I know this is an old question, but for anybody coming to this in 2021 (or later), this can be done much easier using the breaks= argument for geom_histogram() and creating a little shortcut function to make the required sequence.
dates <- read.csv("http://pastebin.com/raw.php?i=sDzXKFxJ", sep=",", header=T)
dates$Date <- lubridate::ymd(dates$Date)
by_month <- function(x,n=1){
seq(min(x,na.rm=T),max(x,na.rm=T),by=paste0(n," months"))
}
ggplot(dates,aes(Date)) +
geom_histogram(breaks = by_month(dates$Date)) +
scale_x_date(labels = scales::date_format("%Y-%b"),
breaks = by_month(dates$Date,2)) +
theme(axis.text.x = element_text(angle=90))
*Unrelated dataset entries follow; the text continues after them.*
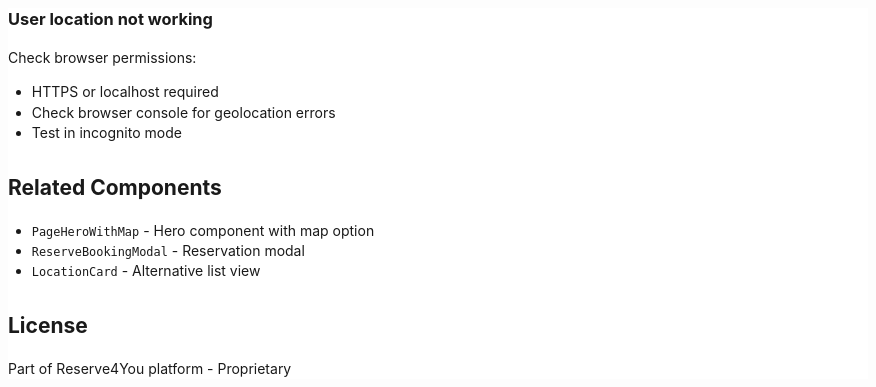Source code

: ### User location not working

Check browser permissions:
- HTTPS or localhost required
- Check browser console for geolocation errors
- Test in incognito mode

## Related Components

- `PageHeroWithMap` - Hero component with map option
- `ReserveBookingModal` - Reservation modal
- `LocationCard` - Alternative list view

## License

Part of Reserve4You platform - Proprietary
I think the key thing is that you need to do the frequency calculation outside of ggplot. Use aggregate() with geom_bar(stat="identity") to get a histogram without the reordered factors. Here is some example code:
require(ggplot2)
# scales goes with ggplot and adds the needed scale* functions
require(scales)
# need the month() function for the extra plot
require(lubridate)
# original data
#df<-read.csv("http://pastebin.com/download.php?i=sDzXKFxJ", header=TRUE)
# simulated data
years=sample(seq(2008,2012),681,replace=TRUE,prob=c(0.0176211453744493,0.302496328928047,0.323054331864905,0.237885462555066,0.118942731277533))
months=sample(seq(1,12),681,replace=TRUE)
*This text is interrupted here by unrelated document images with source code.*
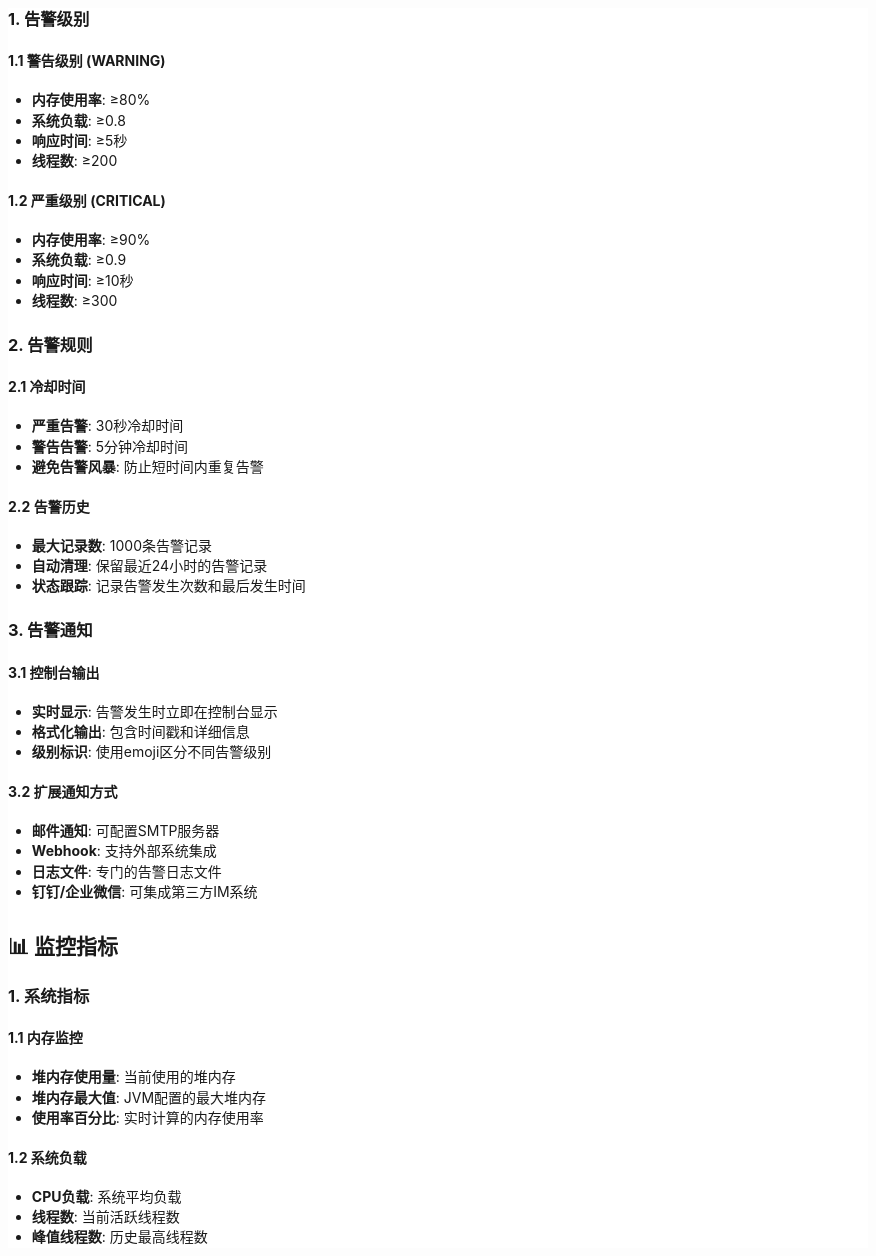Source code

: ### 1. 告警级别

#### 1.1 警告级别 (WARNING)
- **内存使用率**: ≥80%
- **系统负载**: ≥0.8
- **响应时间**: ≥5秒
- **线程数**: ≥200

#### 1.2 严重级别 (CRITICAL)
- **内存使用率**: ≥90%
- **系统负载**: ≥0.9
- **响应时间**: ≥10秒
- **线程数**: ≥300

### 2. 告警规则

#### 2.1 冷却时间
- **严重告警**: 30秒冷却时间
- **警告告警**: 5分钟冷却时间
- **避免告警风暴**: 防止短时间内重复告警

#### 2.2 告警历史
- **最大记录数**: 1000条告警记录
- **自动清理**: 保留最近24小时的告警记录
- **状态跟踪**: 记录告警发生次数和最后发生时间

### 3. 告警通知

#### 3.1 控制台输出
- **实时显示**: 告警发生时立即在控制台显示
- **格式化输出**: 包含时间戳和详细信息
- **级别标识**: 使用emoji区分不同告警级别

#### 3.2 扩展通知方式
- **邮件通知**: 可配置SMTP服务器
- **Webhook**: 支持外部系统集成
- **日志文件**: 专门的告警日志文件
- **钉钉/企业微信**: 可集成第三方IM系统

## 📊 监控指标

### 1. 系统指标

#### 1.1 内存监控
- **堆内存使用量**: 当前使用的堆内存
- **堆内存最大值**: JVM配置的最大堆内存
- **使用率百分比**: 实时计算的内存使用率

#### 1.2 系统负载
- **CPU负载**: 系统平均负载
- **线程数**: 当前活跃线程数
- **峰值线程数**: 历史最高线程数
my.dates=as.Date(paste(years,months,01,sep="-"))
df=data.frame(YM=strftime(my.dates, format="%Y-%b"),Date=my.dates,Year=years,Month=months)
# end simulated data creation
# sort the list just to make it pretty. It makes no difference in the final results
df=df[do.call(order, df[c("Date")]), ]
# add a dummy column for clarity in processing
df$Count=1
# compute the frequencies ourselves
freqs=aggregate(Count ~ Year + Month, data=df, FUN=length)
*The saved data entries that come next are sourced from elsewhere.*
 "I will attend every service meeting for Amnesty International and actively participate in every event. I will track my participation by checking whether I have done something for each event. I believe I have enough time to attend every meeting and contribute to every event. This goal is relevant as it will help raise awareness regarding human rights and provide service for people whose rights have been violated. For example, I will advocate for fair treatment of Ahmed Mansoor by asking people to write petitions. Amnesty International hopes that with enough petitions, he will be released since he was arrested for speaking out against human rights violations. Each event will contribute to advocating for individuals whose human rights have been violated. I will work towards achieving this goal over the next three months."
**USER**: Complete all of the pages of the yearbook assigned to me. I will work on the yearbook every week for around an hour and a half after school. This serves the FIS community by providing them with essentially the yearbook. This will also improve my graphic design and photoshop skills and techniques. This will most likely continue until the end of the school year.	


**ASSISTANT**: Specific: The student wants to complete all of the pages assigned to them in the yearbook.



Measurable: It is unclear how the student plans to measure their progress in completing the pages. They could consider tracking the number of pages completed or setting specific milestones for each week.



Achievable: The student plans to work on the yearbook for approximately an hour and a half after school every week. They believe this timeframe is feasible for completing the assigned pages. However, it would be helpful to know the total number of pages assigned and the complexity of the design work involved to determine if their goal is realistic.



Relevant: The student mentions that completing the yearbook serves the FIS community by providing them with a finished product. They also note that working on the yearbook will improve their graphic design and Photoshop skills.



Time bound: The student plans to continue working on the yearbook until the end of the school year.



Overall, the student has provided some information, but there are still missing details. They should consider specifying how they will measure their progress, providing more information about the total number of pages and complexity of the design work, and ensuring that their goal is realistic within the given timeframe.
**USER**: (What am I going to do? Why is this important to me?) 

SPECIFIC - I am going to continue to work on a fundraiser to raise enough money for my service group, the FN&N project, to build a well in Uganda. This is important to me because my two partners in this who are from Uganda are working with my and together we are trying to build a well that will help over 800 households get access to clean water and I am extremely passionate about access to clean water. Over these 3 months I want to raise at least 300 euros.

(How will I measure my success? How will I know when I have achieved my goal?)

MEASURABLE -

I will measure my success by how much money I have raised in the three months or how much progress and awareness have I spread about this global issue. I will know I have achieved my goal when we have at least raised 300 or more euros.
# rebuild the Date column so that ggplot works
freqs$Date=as.Date(paste(freqs$Year,freqs$Month,"01",sep="-"))
# I set the breaks for 2 months to reduce clutter
g<-ggplot(data=freqs,aes(x=Date,y=Count))+ geom_bar(stat="identity") + scale_x_date(labels=date_format("%Y-%b"),breaks="2 months") + theme_bw() + opts(axis.text.x = theme_text(angle=90))
print(g)
# don't overwrite the previous graph
dev.new()
# just for grins, here is a faceted view by year
# Add the Month.name factor to have things work. month() keeps the factor levels in order
freqs$Month.name=month(freqs$Date,label=TRUE, abbr=TRUE)
g2<-ggplot(data=freqs,aes(x=Month.name,y=Count))+ geom_bar(stat="identity") + facet_grid(Year~.) + theme_bw()
print(g2)
The error graph this under the title "Plot based on Gauden's approach" is due to the binwidth parameter:
... + Geom_histogram (binwidth = 30, color = "white") + ...
If we change the value of 30 to a value less than 20, such as 10, you will get all frequencies.
In statistics the values are more important than the presentation is more important a bland graphic to a very pretty picture but with errors.